Even though a new study indicates 15,000 years of selective breeding has changed the shape of dogs’ brains, it’s too soon to make assumptions about behaviors based upon breeds, according to Jeffrey Stevens, associate professor of psychology and founder of Nebraska’s Canine Cognition and Human Interaction Lab.
Stevens was one of three scientists interviewed by the Washington Post about new research that provides the first evidence that selective breeding hasn’t just changed dogs’ sizes, shapes and colors – it’s also altered the way their brains are built.
Scientists reached their conclusions based upon MRI scans from 62 dogs representing 33 breeds that had visited the University of Georgia Veterinary Teaching Hospital for neurological exams. From Dachsunds to Dobermans, the scientists found well-defined differences between dog brains.
Stevens, who studies dog behavior in his laboratory, said the new study is both exciting and clever, but he cautioned that there still tends to be a lot of variation in individual behavior within breeds. He noted that the study’s MRI scans weren’t performed as the dogs were performing breed-specific tasks, making it difficult to draw major conclusions linking breed to behavior.

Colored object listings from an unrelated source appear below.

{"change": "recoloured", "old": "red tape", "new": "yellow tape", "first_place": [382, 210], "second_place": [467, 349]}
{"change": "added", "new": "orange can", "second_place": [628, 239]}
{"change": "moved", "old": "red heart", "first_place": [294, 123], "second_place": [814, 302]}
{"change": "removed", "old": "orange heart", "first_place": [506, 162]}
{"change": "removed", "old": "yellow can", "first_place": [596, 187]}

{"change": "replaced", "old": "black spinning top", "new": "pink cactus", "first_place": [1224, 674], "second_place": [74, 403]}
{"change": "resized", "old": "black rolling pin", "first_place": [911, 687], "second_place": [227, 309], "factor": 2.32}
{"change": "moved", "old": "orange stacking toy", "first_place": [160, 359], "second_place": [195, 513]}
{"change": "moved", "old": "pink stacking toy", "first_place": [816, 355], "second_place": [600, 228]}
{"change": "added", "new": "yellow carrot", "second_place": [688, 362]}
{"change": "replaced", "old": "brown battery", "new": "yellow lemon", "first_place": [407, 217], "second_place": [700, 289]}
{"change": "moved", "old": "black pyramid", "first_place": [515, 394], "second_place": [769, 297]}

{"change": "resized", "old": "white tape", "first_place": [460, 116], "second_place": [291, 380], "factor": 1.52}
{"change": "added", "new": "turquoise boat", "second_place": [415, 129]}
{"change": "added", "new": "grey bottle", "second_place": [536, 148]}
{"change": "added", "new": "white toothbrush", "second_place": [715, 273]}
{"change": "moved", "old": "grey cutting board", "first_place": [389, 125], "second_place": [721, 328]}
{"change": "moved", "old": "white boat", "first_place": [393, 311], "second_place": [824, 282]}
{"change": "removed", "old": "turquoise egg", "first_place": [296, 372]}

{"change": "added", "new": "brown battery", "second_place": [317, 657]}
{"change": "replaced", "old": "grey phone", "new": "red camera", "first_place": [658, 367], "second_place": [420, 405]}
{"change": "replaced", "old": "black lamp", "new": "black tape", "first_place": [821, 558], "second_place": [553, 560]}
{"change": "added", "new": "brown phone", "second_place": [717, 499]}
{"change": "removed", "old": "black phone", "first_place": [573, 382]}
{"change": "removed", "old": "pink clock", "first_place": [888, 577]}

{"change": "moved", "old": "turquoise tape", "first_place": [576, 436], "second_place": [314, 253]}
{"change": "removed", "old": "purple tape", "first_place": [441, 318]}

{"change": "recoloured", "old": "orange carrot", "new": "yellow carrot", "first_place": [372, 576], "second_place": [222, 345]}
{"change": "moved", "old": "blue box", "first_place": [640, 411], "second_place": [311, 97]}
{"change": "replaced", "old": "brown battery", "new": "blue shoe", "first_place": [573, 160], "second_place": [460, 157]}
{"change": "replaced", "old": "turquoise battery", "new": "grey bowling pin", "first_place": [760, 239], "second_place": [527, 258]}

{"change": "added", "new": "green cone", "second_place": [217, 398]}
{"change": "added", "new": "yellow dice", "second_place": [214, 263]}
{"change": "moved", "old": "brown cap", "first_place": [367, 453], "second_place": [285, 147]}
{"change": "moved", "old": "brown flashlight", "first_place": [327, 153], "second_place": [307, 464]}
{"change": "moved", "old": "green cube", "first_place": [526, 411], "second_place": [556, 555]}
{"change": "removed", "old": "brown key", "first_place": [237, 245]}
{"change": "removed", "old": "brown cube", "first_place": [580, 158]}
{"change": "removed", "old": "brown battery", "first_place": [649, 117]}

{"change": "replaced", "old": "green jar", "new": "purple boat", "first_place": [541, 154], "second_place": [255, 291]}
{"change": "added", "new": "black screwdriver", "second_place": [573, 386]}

“You want to be really careful drawing any inferences about cognitive processes that are based on brain activity that you’re not directly testing,” Stevens told the Post.
Stevens uses high tech facilities at the Center for Brain, Biology and Behavior to study dog’s cognitive processes. For example, tests conducted through the Salivary Biosciences Laboratory measure the amount of stress hormone in a dog’s saliva.
Some of the research conducted in Stevens’ Canine Cognition Lab, as well as other exhibits and demonstrations about dog training and behavior will be on display during Husker DogFest from 10 a.m. to 2 p.m. Sept. 21 on the University of Nebraska-Lincoln City Campus.